Over the past few weeks the Philippines, or to be more precise the Department of Health, has been overseeing preparations for the national mass vaccination program against COVID-19, the global pandemic of which has been hurting the country and the world all of 2020. Several major hospitals and health centers held dry-run simulations covering the reception of vaccines arriving by air, transporting to cold-storage facilities, and distribution to vaccination sites for injection. The funny thing is that this was done even while no actual COVID vaccines have reached the country. That sad reality came to an end this past weekend, and this Monday the vaccination drive has begun in earnest.
The Philippine Star reports that the somewhat-delayed anti-COVID-19 vaccination campaign has finally begun in the country, made possible by the arrival of vaccines from China’s Sinovac Biotech this past Sunday, February 28. Early Monday morning, March 1, refrigerated trucks filled with doses of CoronaVac drove to vaccination centers at Dr. Jose N. Rodriguez Memorial Medical Center, Veterans Memorial Medical Center, Philippine National Police General Hospital and Victoriano Luna Medical Center, and the Philippine General Hospital. It was at the PGH that the first officially-administered COVID vaccine was “symbolically” given, to the hospital director Gerardo Legaspi.
That first Filipino being openly vaccinated against COVID sets the trend for the first people in the country to receive this protection from the pandemic. Medical workers and professionals, select government officials, and members of the Armed Forces of the Philippines will get first priority. The doses of Sinovac’s CoronaVac, numbering 600,000 in all, were donated to the country by the Chinese government. Of those shots, 100,000 have been reserved for AFP recipients while the rest are for the medical community, which have been at the front line for addressing COVID patients for so long.
Even with this shipment of COVID vaccines, called “doses of hope” by the vaccination czar Carlito Galvez Jr., there are still a number of medical and military personnel that are expressing hesitation, or at least deferring until another brand of vaccine arrives in the Philippines.
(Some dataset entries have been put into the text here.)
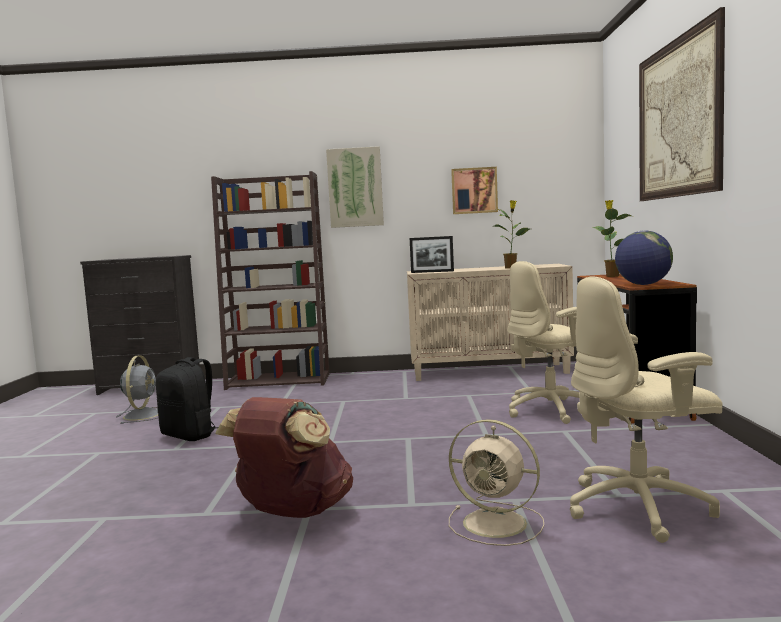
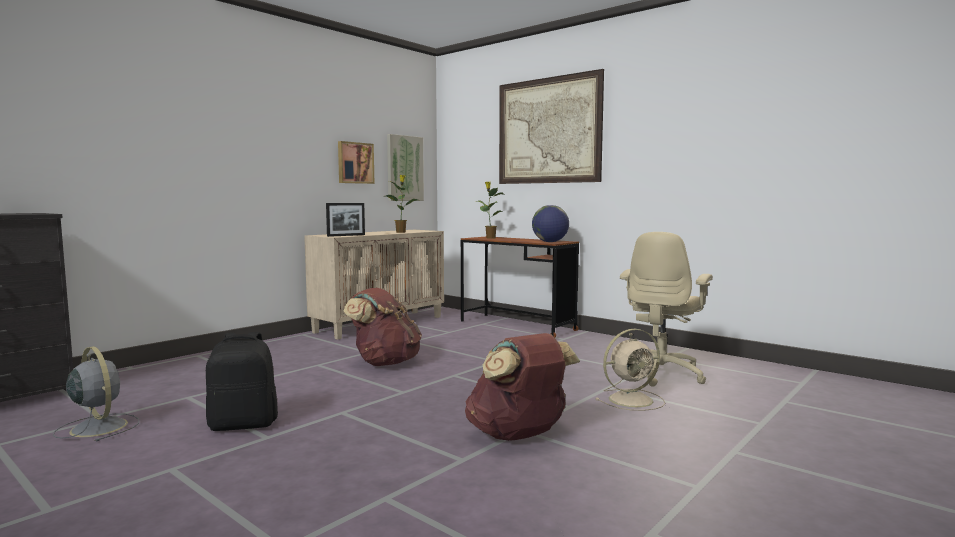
camera: 50 degrees left, 0 degrees up
(280, 381) = (186, 363): brown bookcase -> none
(355, 187) = (253, 147): picture -> picture (404, 168)
(389, 411) = (384, 363): none -> brown backpack
(552, 410) = (493, 340): beige office chair -> none

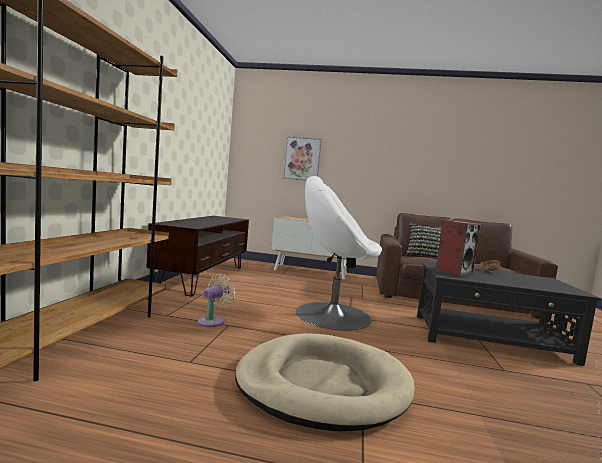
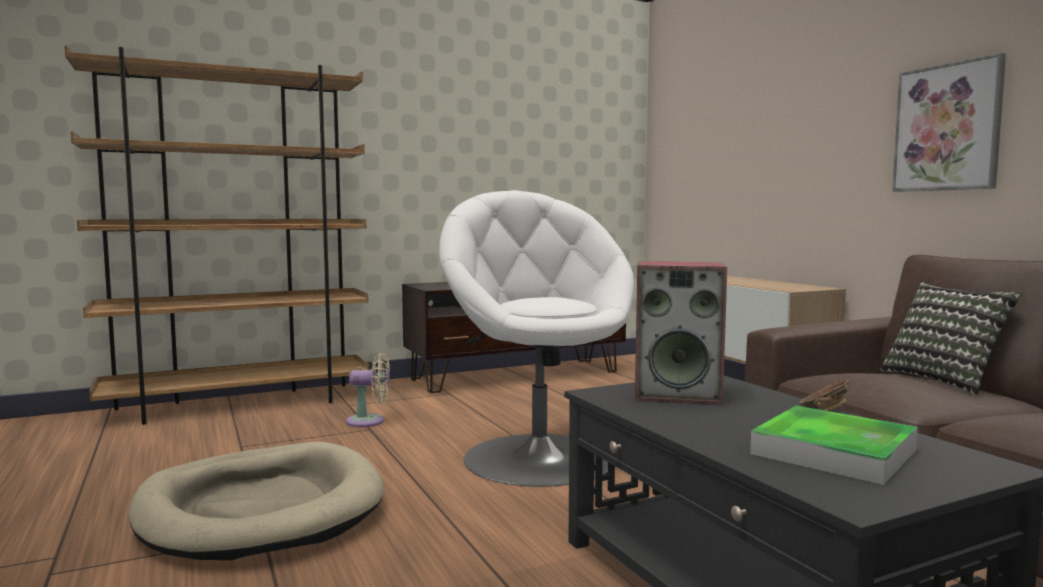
camera: 55 degrees right, 0 degrees up
(302, 159) = (744, 149): picture -> picture (947, 127)
(533, 282) = (833, 452): none -> tray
Hanging over their heads are reports from tests in Brazil showing only 50.4% efficacy rate for CoronaVac among health workers who got COVID from patient exposure. Other countries like Indonesia and Turkey have recorded higher efficacies however, but this has not mollified many recipients much.
About the only other expected COVID vaccine arriving in the Philippines soon was from UK and Sweden’s AstraZeneca. Unfortunately, due to a global supply problem the scheduled Monday arrival was pushed back by another week.